- About this exercise -
Repeat every line of the rows below word for word, leaving the pictures out of your answer.

[Stored data entries]
※

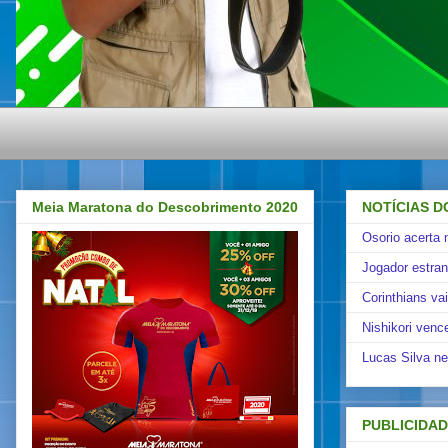
Meia Maratona do Descobrimento 2020
NOTÍCIAS D
Osorio acerta 
Jogador estra
Corinthians va
Nishikori venc
Lucas Silva ne
PUBLICIDA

※

- Result of the exercise -
Meia Maratona do Descobrimento 2020
NOTÍCIAS D
Osorio acerta 
Jogador estra
Corinthians va
Nishikori venc
Lucas Silva ne
PUBLICIDA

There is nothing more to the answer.